| TEXTO EM ESTUDO |
=-=-=

Nacionalizar ou não as campanhas estaduais? Eis a questão!

Nacionalizar ou não as campanhas estaduais? Eis a questão!

Marta Mendes

Luciana Santana

Vítor Sandes 

Publicado no Jota

 

Antes mesmo do início do processo eleitoral, havia grande expectativa de nacionalização das disputas estaduais, isto é, de que as disputas pelo cargo de governador(a) acabassem por reproduzir o que se passa no nível nacional. Podemos dizer que a nacionalização ocorre quando os principais atores e pautas presentes na eleição para presidente passam a orientar tanto as estratégias dos atores quanto a escolha dos eleitores na eleição estadual, relegando para segundo plano as dinâmicas e as agendas locais. Isso pode ocorrer de forma intensa ou apenas parcial. 

Há boas razões para apostar na nacionalização dos pleitos estaduais. Primeiro, porque dentre as disputas majoritárias, a eleição presidencial é a que desperta mais atenção da mídia e dos eleitores, devido à importância do cargo e às prerrogativas constitucionais do presidente. É esperado, portanto, que os grandes temas e as lideranças da política nacional acabem moldando a disputa no nível subnacional dando o tom para candidatos e eleitores. Além disso, o rendimento eleitoral das candidaturas presidenciais pode se refletir no desempenho de seus aliados no nível subnacional. 

Ainda assim, nem sempre a eleição estadual é nacionalizada ou reproduz o que ocorre no nível nacional no mesmo grau. Em alguns casos, postulantes aos cargos nos estados podem, intencionalmente, buscar se desvincular dos candidatos à presidência e voltar sua atenção para os problemas e pautas do estado. Vale a pena lembrar que não existe verticalização no Brasil e que os partidos têm liberdade para fazer alianças nos estados diferentes dos acordos no nível nacional. As análises já publicadas pelo Observatório das Eleições na editoria focada nos pleitos estaduais nos ajudam a entender quando é estratégico nacionalizar a competição nos estados e quando é preferível focar na arena estadual, bem como as motivações por trás de cada estratégia.

 

Cenários de nacionalização

 

É possível observar que em alguns estados há mais incentivos para que ocorra a nacionalização devido à centralidade do colégio eleitoral e ao próprio perfil das candidaturas e do eleitorado. Este parece ser o caso do Rio de Janeiro na disputa entre Marcelo Freixo (PSB), aliado de Lula e identificado com o campo da esquerda, e Claudio Castro (PL) que, além de ser do mesmo partido do presidente, tem campanha bastante associada à Bolsonaro e às pautas defendidas pelo presidente. O Rio, além disso, é o bastião político do clã Bolsonaro.

Em São Paulo a forte associação entre os petistas Fernando Haddad e Lula, e entre Tarcísio de Freitas (Republicanos) e Bolsonaro ajuda a conectar os dois pleitos. Porém, a força tradicional do PSDB no estado, com um terceiro candidato competitivo não alinhado nem a Bolsonaro nem a Lula – no caso, o atual governador Rodrigo Garcia (PSDB), atenua em parte a nacionalização e impede que o cenário reproduza integralmente a disputa presidencial.

=-=-=

| INFORMAÇÕES DE ORIGEM |
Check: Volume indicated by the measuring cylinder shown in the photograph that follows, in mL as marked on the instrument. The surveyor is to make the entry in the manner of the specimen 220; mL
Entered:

=-=-=

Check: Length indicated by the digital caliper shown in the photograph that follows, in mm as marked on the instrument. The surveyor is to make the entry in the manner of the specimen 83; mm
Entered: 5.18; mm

=-=-=

| TAREFAS A CUMPRIR |
1. No texto sobre a nacionalização das campanhas estaduais, qual candidato em São Paulo, não alinhado nem a Bolsonaro nem a Lula, atenua em parte a nacionalização?
2. Reproduza fielmente o trecho do texto sobre a nacionalização das campanhas estaduais que abre com as palavras "Cenários de nacionalização" e fecha com "do clã Bolsonaro.".
3. Escreva a parte seguinte do texto sobre a nacionalização das campanhas estaduais, começando logo depois da última frase mostrada.

| RESULTADOS ESPERADOS |
1. O atual governador Rodrigo Garcia (PSDB).

2.
Cenários de nacionalização

 

É possível observar que em alguns estados há mais incentivos para que ocorra a nacionalização devido à centralidade do colégio eleitoral e ao próprio perfil das candidaturas e do eleitorado. Este parece ser o caso do Rio de Janeiro na disputa entre Marcelo Freixo (PSB), aliado de Lula e identificado com o campo da esquerda, e Claudio Castro (PL) que, além de ser do mesmo partido do presidente, tem campanha bastante associada à Bolsonaro e às pautas defendidas pelo presidente. O Rio, além disso, é o bastião político do clã Bolsonaro.

3.
Uma das situações mais interessantes ocorre em Alagoas. A nacionalização está bastante evidente nas estratégias adotadas na disputa estadual de duas candidaturas, seja na defesa de pautas ou por reforçarem os presidenciáveis em suas campanhas. De um lado está o ex-presidente Fernando Collor de Mello (PTB), candidato oficial de Bolsonaro no estado, e de outro, o atual governador Paulo Dantas (MDB), candidato de Lula.  Segundo a última pesquisa Ipec, Dantas liderava com 30% das intenções de voto. Collor marcava 20% das intenções de votos, mesmo percentual do senador Rodrigo Cunha (UB) que, nesta eleição, é apadrinhado por outro aliado de Bolsonaro, o presidente da Câmara dos Deputados, Arthur Lira (PP). Diferentemente de Collor, Cunha não alinhou sua candidatura a do presidente, embora seja beneficiário direto de votos bolsonaristas. Um dos dois deverá enfrentar Dantas no segundo turno e ambos poderão se valer estrategicamente da associação com Bolsonaro.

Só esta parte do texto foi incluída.